(Work task) Check every line of the data below for the string "linejoin", and copy the ones that hold it.
━━━━━ Extracted material ━━━━━
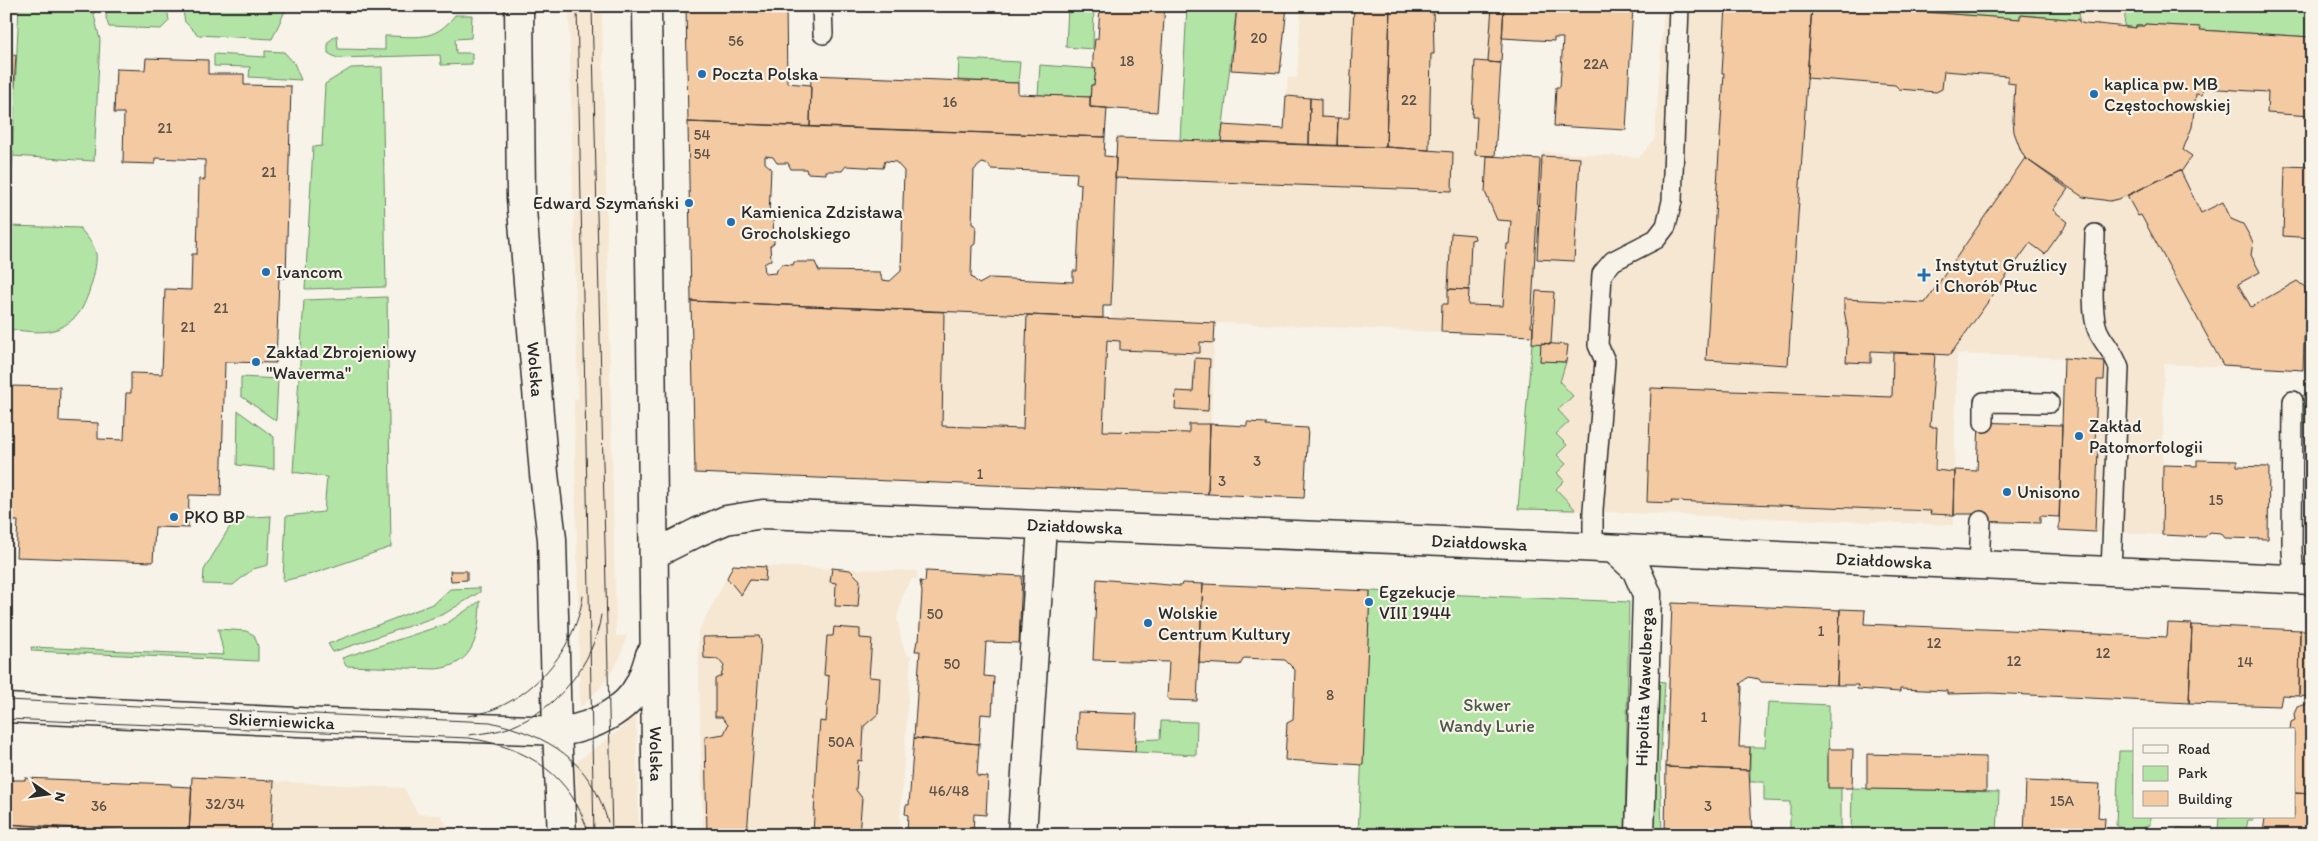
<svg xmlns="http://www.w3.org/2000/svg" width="2318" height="841" font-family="Itim,sans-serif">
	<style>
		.built { fill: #f6e7d3 }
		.green { fill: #b2e4a5; stroke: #6e8868 }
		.building { fill: #f4caa3; stroke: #2b2b2b; fill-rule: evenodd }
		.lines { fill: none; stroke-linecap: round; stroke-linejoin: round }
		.lane-casing { stroke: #2b2b2b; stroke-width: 22 }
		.street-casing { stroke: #2b2b2b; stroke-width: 31 }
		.secondary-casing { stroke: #2b2b2b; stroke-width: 31 }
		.lane { stroke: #f7f3e8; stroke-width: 19 }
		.street { stroke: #f7f3e8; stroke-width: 28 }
		.secondary { stroke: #f7f3e8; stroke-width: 28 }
		.tram { stroke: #2b2b2b; stroke-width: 1 }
		.poi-dot { fill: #1f6fb2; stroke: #f7f3e8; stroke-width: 2 }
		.labels { text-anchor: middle; stroke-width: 4.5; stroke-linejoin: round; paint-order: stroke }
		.number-label { font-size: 15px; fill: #5d5349 }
		.poi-label { font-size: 18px; fill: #2b2b2b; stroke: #f7f3e8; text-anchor: start }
		.street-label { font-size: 18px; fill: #2b2b2b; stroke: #f7f3e8 }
		.park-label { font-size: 18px; fill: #4d594a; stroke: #f7f3e8 }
	</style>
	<rect width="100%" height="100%" fill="#f7f3e8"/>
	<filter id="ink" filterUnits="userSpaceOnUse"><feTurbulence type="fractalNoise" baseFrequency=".02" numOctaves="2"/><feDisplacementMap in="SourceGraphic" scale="10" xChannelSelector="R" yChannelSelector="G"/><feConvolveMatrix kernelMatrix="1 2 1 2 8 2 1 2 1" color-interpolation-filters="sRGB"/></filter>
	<g filter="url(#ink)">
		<path class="built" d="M1301,6h203l-9,150 47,3v-7l98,5 15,-19 9,-132h648v364l-148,-6 -2,171 -103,-5 5,-172 -107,-4 -4,171 -435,-16 14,-173 -276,-12 -41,-1 -7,171 -513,-21 -4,-172 420,17 6,-180 104,4 2,-17 61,4 4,-51h9z
			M569,10h33l14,626 11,-1 -8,25 -19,28 -20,20 -6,-309h4z
			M733,565l184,6v8h-5l-8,12 -7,27 5,25 5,12h4l-12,180h-196l-5,-203z
			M636,709l3,126h-59l-5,-72 46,-34z
			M192,777l212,11 14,26 23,1 12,20h-264v-4l-21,-2v4l-162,-9v-44h18l1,-2 146,6v2l20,1z"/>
		<path class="green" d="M19,6h75v9l6,25 -6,121 -82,-5z
			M107,6h60l2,15 -8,8 -52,-2 -3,-9z
			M182,6h102l1,5 -13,28 -74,-4 -13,-13z
			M1068,6h26l-1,43 -27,-2z
			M1187,6h50l-16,136 -41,-2z
			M1841,6h239l-1,14 -58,-5 -1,4z
			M2126,6h186v31l-112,-7 -1,-3 -54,-3 -1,2h-8v2l-12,-2z
			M455,15h17l-1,23 -16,1 1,14h16v11l-31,1 -1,-10 -103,3 -9,-5v-11l9,-7 1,14 47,1v-14c31,0 49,7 70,-21z
			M265,51l19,1 10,11 7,17 -52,-3 1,-10 -36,-1v-12l51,3z
			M959,59l61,3 -2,21 -60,-3z
			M1040,65l56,4 -2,16h-3l-1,12 -52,-2z
			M382,67l4,220 -81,2 8,-142 9,-1 3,-62 26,-16z
			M7,226l73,2c6,8 14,16 16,26 2,13 -9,49 -17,59 -6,7 -14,13 -22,16 -15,6 -36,1 -51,0z
			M387,297l4,250 -79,27 -29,7 3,-65 38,-4 3,-35 -34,-5 11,-172z
			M1532,343h9v18l25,1 -6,20 13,14 -15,14 11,12 -13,12 11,11 -10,10 9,9 -9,9 7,8 -8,8 20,21 -58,-1z
			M241,377l37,2 -2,42 -35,-25z
			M2302,395l10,4v22l-10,2z
			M238,411l36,26v32l-37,-4z
			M271,516l-3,49 -15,4 -20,16 -30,-1 1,-14 31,-52z
			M480,588v4l-36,22 -111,38 -5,-8 107,-41 15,-14z
			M1370,591l259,11 -4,233h-267z
			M480,601c-1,34 -5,64 -44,68l-90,-3 -4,-8 104,-34z
			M218,629l28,2 8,4 4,11v15l-226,-10 -1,-4 193,8z
			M1657,681l8,1 -5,83 2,70h-7l-3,-5z
			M1768,702l61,3 -1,82h13v48h-51v-33l-26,-1v-19h-14v-35h15z
			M1161,721l36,1 -1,33 -61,-3v-12l25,-1z
			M2119,751h15v66h16v8l-24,10 -10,-10z
			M1852,788l147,4 -2,43h-146z
			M2219,817h35l-1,3h-5l-3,15h-68v-7l41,2z"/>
		<path class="building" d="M686,6h100l1,77 24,2 -1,42 -122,-5z
			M1100,6h65l-8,106 -67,-5 1,-22h3l2,-16 -3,-1v-11l2,-18h3z
			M1237,6h50l-7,67 -49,-3z
			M1354,6h36l-4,141 -49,-1 1,-28h11z
			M1390,6h43l1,48h-3l-2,96 -43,-3z
			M1492,6h12l-3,57 -13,-1z
			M1504,6h129l-7,124 -72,-4 2,-39h4l3,-49h-9v3l-52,-3z
			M1726,6h86l-24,359 -82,-5 18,-287h-2z
			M1812,6h29l179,13v-4l59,5v2l6,2 13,1v-1l38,4v-2h8l1,-2 55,3v3l112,7v85l-1,-6 -44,-3 1,-21 -65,-4 -1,7 -6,-1 -4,33 -9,23 9,6 -11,16 -1,-2 -61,29 -9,2 -27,-4 -58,-39 -4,-7 -7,-19 -1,-12 2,-36 -7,-1v-7l-64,-5 -2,18 -6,3 -37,-3 -4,-4 -88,-7z
			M6,55h10l-2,32h-8z
			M146,58l62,2v14h36v11l47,1 -5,192h-7l-3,85 -51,-1 -4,134 -32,-1 -1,33 -33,-1 -2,35 -137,-5 2,-36h-12v-135l54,1 -1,34 39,2v16l26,1 2,-47h5v-20l31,1 3,-85 26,1 1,-36h5l2,-75 6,1v-20l-50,-2v6l-32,-1 1,-50h-10l2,-44 29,1z
			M1475,61l26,2 -6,93 -20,-1 2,-38h-5z
			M811,75l207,8v11l72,3v10l17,1 -2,29 -295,-10z
			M1286,96l24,2 -1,47 -88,-3 2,-17 61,4z
			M1310,98l11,1v18l17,1 -1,28 -28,-1z
			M688,122l417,15 -1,19 12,1 -5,149h-8v12l-412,-17zM765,156l8,1 4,6h11l3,6h15l1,4 19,1v-3h16l4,-5 37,2 2,-7 11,1 8,9 -3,100 -11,10 -8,-1 -2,-8 -61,-1 -4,-9h-21l-1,3 -11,-1 -5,6 -1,3 -11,1 -1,-10 7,-4 -1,-14 4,-3 -1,-26 -4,-1 2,-48 -6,-5zM982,163l7,2 2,4 86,4 -1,10 5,1 -4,87h-4v11l-83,-4 -11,6 -8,-8 1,-30 3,-2 1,-18 -4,-2 2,-54z
			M1117,138l269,9 67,5 -1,39 -337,-13z
			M6,152h7l-1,19h-6z
			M1487,156l53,3 -9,168h2v9l-92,-4 1,-28h6v-15l21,1 -1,15 35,1 4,-62h2l2,-23 -14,-1 -12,-28z
			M1542,156l38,2 -6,103 -37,-2z
			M2025,158l43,31 -15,21 15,12 -23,32 -15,-11 -80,112 -79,-4v12l-25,-1 2,-30 -4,-22v-11l81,4z
			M2285,166l27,1v71l-29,-2z
			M2180,170l21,43 22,-11 8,17 12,5 10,18 -2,13 9,17 -22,12 13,23 46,-26 9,7 -3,82 -80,-5 -82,-150 -3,1 -11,-20z
			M1451,233l23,2 1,4 -4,1 -2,50 -21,-1z
			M1536,291l18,1 -3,52 -19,-1z
			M691,301l253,11 -2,114 81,3 4,-114 188,8 -1,20 -14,-1v11l-80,-3v-9l-13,-1 -4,91 86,2v-9h21l-2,70 -513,-21z
			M1541,343l27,2 -2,17 -26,-1z
			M1893,353l42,1 -5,73h7l-2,43 20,2 -1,43 -24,-1 1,-3 -260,-10 1,2 -25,-1 4,-114 241,9z
			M1195,358l15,1 -2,52 -33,-2 1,-18 17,1z
			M2064,358l41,3 -1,19h-7l-2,68h3l-3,84 -36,-2z
			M1247,422l19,1v3l42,2 -4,70 -96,-4 2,-70 37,2z
			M1979,422l83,3 -3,92 -19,-1v7l-65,-2v-7h-18l-3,2 1,-46 22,1z
			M2197,460l40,1v5l32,1 -1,72 -43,-1 -4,-5 -12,-1 -4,5 -43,-2 1,-70 34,1z
			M733,565l33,2 -1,14 -15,-1 -9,15 -14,-17z
			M832,568l18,2 10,10 -2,27 -23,-1 1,-23 -6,-1z
			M450,571h17v9l-16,1z
			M926,571l96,5 -3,67 -33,-1 -2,34 10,1 -2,38 -11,-1 -2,30 -65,-6 6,-87h-5l2,-10h2l3,-49 -2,-11 5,1z
			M1097,579l84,7 1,-3 21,1 -6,117 -27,-1 -3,-2 2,-36 -76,-2z
			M1203,584l167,7 -7,174 -78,-5 2,-37 6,-3 2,-50 -10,-10 -41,-2 -4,7 -41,-2z
			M1672,603l168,7 -3,75 -76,-3 -2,-3 -11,-2 -8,7 2,3 -3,60h11l-1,23 -83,-3z
			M1840,609l25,1 -1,14 143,6 160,7 1,-14 24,1 -3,79 -199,-10 -43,1v-3l-47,-2v3l-43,-3 1,-4h-21z
			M2192,625l108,5 -1,66 -17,-1 -2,11 -91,-3z
			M834,627l26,2v9l12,1 -3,38 11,1 -2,36 -14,12 -2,35 -4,-1 -2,30 6,8 -3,37h-46l4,-78 3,-36 6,1 3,-46 -5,-1 3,-39h6z
			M2300,630h12v74h-5l2,-7 -10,-1z
			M759,636l2,6 -14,193h-40l-2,-98 19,-3 4,-9 -6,-8h-7v-38l6,-3 3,-10 -6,-7 -14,-1 -1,-21z
			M2307,704h5v90l-18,-1v-63h-4l1,-8 4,-2 -1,-6 3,-7z
			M1078,712l59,2 -2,38 -58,-3z
			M914,738l65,6 -2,32 11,1 -2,38 -12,-1 -1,21h-66l1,-20 -3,-1 1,-9h3z
			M1828,749h25l-1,39h-24z
			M1867,754l119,3v34l-119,-2z
			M1666,767l83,3 3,65h-87z
			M192,777l82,4 -3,54h-82z
			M25,778l146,6v2l21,1 -3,44 -21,-2v4l-162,-9v-44h19z
			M2026,781l74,3 -2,33 7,1 -1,15 6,2h-86z
			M2294,793l18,1v41h-55v-3l6,1 2,-15 29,-1z
			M6,824l53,4v7h-53z"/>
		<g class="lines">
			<g class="lane-casing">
				<path id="lane" d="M822,6l1,28
					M2095,234c0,25 -6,76 3,97 6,13 16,21 21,37l-8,203
					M2293,401l-1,150 2,29
					M1984,422v-20l65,1
					M1593,549v-39l12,-149 -7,-16 4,-71 11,-13 43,-22 10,-13 6,-25 7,-195
					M1979,565l2,-44"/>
			</g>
			<g class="street-casing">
				<g id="street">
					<path d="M1615,550l21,19 11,25 -7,241"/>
					<path id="s1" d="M654,554l44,-22 28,-12 37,-6 681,27 868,39"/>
					<path d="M1022,835l20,-309"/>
				</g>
			</g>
			<g class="secondary-casing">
				<g id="secondary">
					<path id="s2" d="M519,6l2,192 23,276 8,65 5,192 5,104"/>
					<path id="s3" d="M647,6l10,829"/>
					<path id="s4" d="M6,708l291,14 267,9c28,-4 62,-20 75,-46 5,-9 8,-20 11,-30"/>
				</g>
			</g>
			<use href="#lane" class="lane"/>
			<use href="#street" class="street"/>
			<use href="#secondary" class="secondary"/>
			<path class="tram" d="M577,6l17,829
				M592,6l20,829
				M6,700l484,22c60,14 100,38 118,100
				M468,716c58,-8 107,-63 115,-120
				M6,719l463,19c59,10 103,36 120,97
				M469,735c15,-2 28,-3 42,-8 46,-18 83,-63 90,-112"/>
		</g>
	</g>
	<g class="poi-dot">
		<circle cx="702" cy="74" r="5"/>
		<circle cx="2094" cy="94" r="5"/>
		<circle cx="689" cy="203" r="5"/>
		<circle cx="731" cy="222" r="5"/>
		<circle cx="266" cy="272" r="5"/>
		<path d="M1921.5 267.5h5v5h5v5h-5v5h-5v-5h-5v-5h5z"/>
		<circle cx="256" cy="362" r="5"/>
		<circle cx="2079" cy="436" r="5"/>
		<circle cx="2007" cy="492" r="5"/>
		<circle cx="174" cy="517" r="5"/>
		<circle cx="1369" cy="602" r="5"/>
		<circle cx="1148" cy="623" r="5"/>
	</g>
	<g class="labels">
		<g class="number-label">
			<text x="1259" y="43">20</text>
			<text x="736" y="46">56</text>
			<text x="1127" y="66">18</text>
			<text x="1596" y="69">22A</text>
			<text x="1409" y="105">22</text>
			<text x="950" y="107">16</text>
			<text x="165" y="133">21</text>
			<text x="702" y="140">54</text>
			<text x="702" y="159">54</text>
			<text x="269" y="177">21</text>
			<text x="221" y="313">21</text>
			<text x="188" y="332">21</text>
			<text x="1257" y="466">3</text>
			<text x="980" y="479">1</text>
			<text x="1222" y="486">3</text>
			<text x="2216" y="505">15</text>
			<text x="935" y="619">50</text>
			<text x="1821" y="636">1</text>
			<text x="1934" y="648">12</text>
			<text x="2103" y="658">12</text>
			<text x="2014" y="666">12</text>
			<text x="2245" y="667">14</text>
			<text x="952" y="669">50</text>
			<text x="1330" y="700">8</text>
			<text x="1704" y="722">1</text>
			<text x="841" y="747">50A</text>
			<text x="949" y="796">46/48</text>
			<text x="2062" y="806">15A</text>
			<text x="225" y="809">32/34</text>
			<text x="99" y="811">36</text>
			<text x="1708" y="811">3</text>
		</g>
		<g class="poi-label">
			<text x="712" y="80">Poczta Polska</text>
			<text x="2104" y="90">kaplica pw. MB<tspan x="2104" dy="21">Częstochowskiej</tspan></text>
			<text x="679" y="209" text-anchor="end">Edward Szymański</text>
			<text x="741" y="218">Kamienica Zdzisława<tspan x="741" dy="21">Grocholskiego</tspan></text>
			<text x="1935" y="271">Instytut Gruźlicy<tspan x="1935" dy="21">i Chorób Płuc</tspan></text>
			<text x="276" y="278">Ivancom</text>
			<text x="266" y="358">Zakład Zbrojeniowy<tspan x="266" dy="21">"Waverma"</tspan></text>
			<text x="2089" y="432">Zakład<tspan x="2089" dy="21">Patomorfologii</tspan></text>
			<text x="2017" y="498">Unisono</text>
			<text x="184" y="523">PKO BP</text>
			<text x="1379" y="598">Egzekucje<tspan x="1379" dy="21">VIII 1944</tspan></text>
			<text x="1158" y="619">Wolskie<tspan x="1158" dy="21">Centrum Kultury</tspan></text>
		</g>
		<g class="street-label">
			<text dy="6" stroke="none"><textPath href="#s2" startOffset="364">Wolska</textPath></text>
			<text dy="6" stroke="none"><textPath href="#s1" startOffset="429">Działdowska</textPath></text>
			<text dy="6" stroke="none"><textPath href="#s1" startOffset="834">Działdowska</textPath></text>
			<text dy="6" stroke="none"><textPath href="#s1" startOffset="1239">Działdowska</textPath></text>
			<text transform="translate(1644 687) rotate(-88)" y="6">Hipolita Wawelberga</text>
			<text dy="6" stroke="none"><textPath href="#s4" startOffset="276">Skierniewicka</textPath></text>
			<text dy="6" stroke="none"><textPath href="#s3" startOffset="748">Wolska</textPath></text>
		</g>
		<g class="park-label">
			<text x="1487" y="711">Skwer<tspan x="1487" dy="21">Wandy Lurie</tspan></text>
		</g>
	</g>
	<rect width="2318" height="841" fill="none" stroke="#f7f3e8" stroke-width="25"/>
	<rect x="12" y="12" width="2293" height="816" fill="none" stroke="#2b2b2b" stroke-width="2" filter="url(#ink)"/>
	<rect x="2133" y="728" width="162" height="90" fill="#f7f3e8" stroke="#a5a39c"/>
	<rect x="2143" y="745" width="25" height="8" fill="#f7f3e8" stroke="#a5a39c"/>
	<text x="2178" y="754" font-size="15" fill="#2b2b2b">Road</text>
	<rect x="2143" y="766" width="25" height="15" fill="#b2e4a5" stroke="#a5a39c"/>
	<text x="2178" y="778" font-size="15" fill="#2b2b2b">Park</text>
	<rect x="2143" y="791" width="25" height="15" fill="#f4caa3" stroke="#a5a39c"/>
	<text x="2178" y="804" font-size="15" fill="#2b2b2b">Building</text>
	<g transform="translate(48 794) rotate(103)" stroke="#f7f3e8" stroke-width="4" paint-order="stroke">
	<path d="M0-4L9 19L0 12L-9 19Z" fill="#2b2b2b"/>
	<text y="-8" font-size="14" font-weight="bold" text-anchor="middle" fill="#2b2b2b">N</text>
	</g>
</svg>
━━━━━
(Response for this exercise)
		.lines { fill: none; stroke-linecap: round; stroke-linejoin: round }
		.labels { text-anchor: middle; stroke-width: 4.5; stroke-linejoin: round; paint-order: stroke }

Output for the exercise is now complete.